** DATA FOR THIS EXERCISE follows **

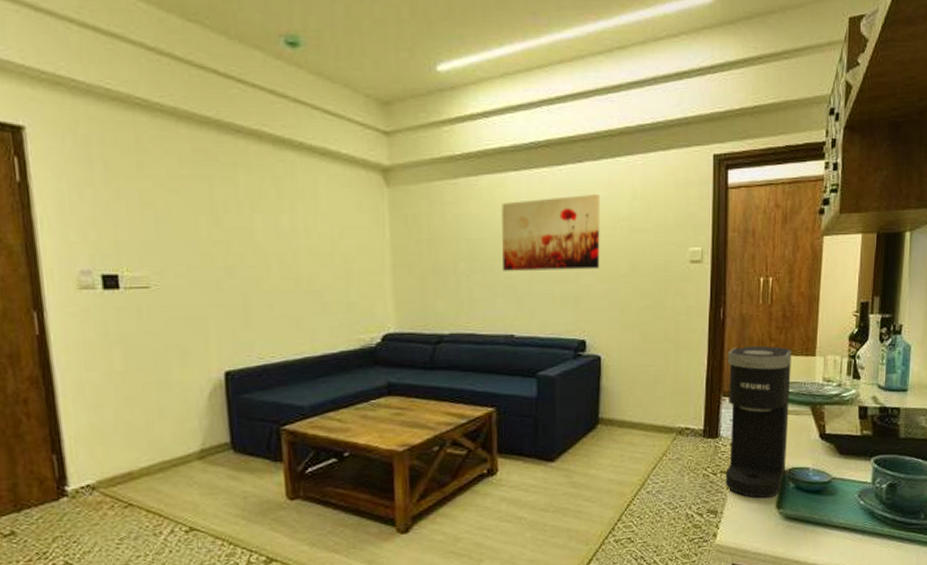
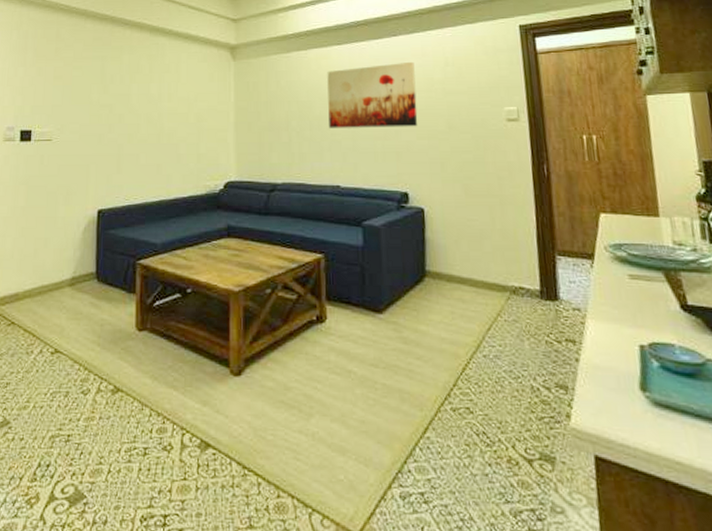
coffee maker: present [725,346,792,498] -> none [558,204,645,376]

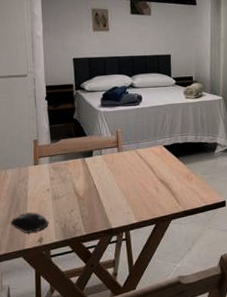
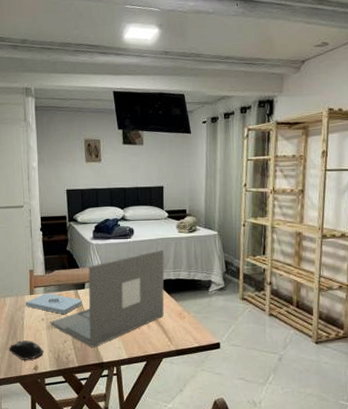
notepad: none [29,163,91,184] -> present [25,293,83,315]
laptop: none [56,114,173,215] -> present [50,249,164,347]

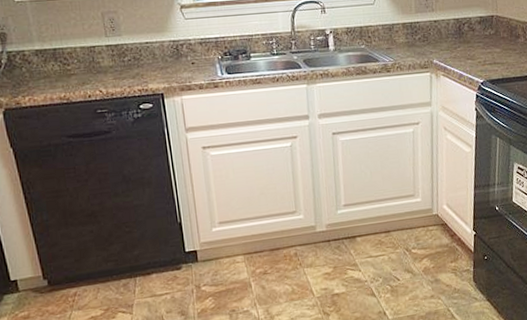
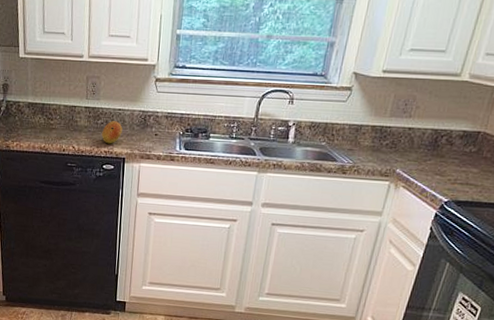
fruit: none [131,55,155,81] -> present [101,121,123,144]

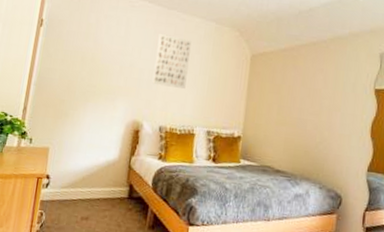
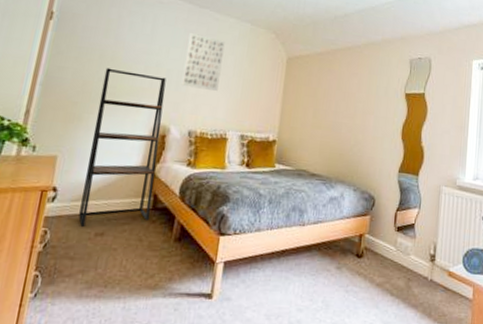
shelving unit: none [67,68,139,211] -> present [78,67,167,227]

** End of DATA FOR THIS EXERCISE **

TASK GOAL: The data needs to be reproduced exactly, please, apart from its pictures.

TASK ANSWER:
coffee maker: present [725,346,792,498] -> none [558,204,645,376]

notepad: none [29,163,91,184] -> present [25,293,83,315]
laptop: none [56,114,173,215] -> present [50,249,164,347]

fruit: none [131,55,155,81] -> present [101,121,123,144]

shelving unit: none [67,68,139,211] -> present [78,67,167,227]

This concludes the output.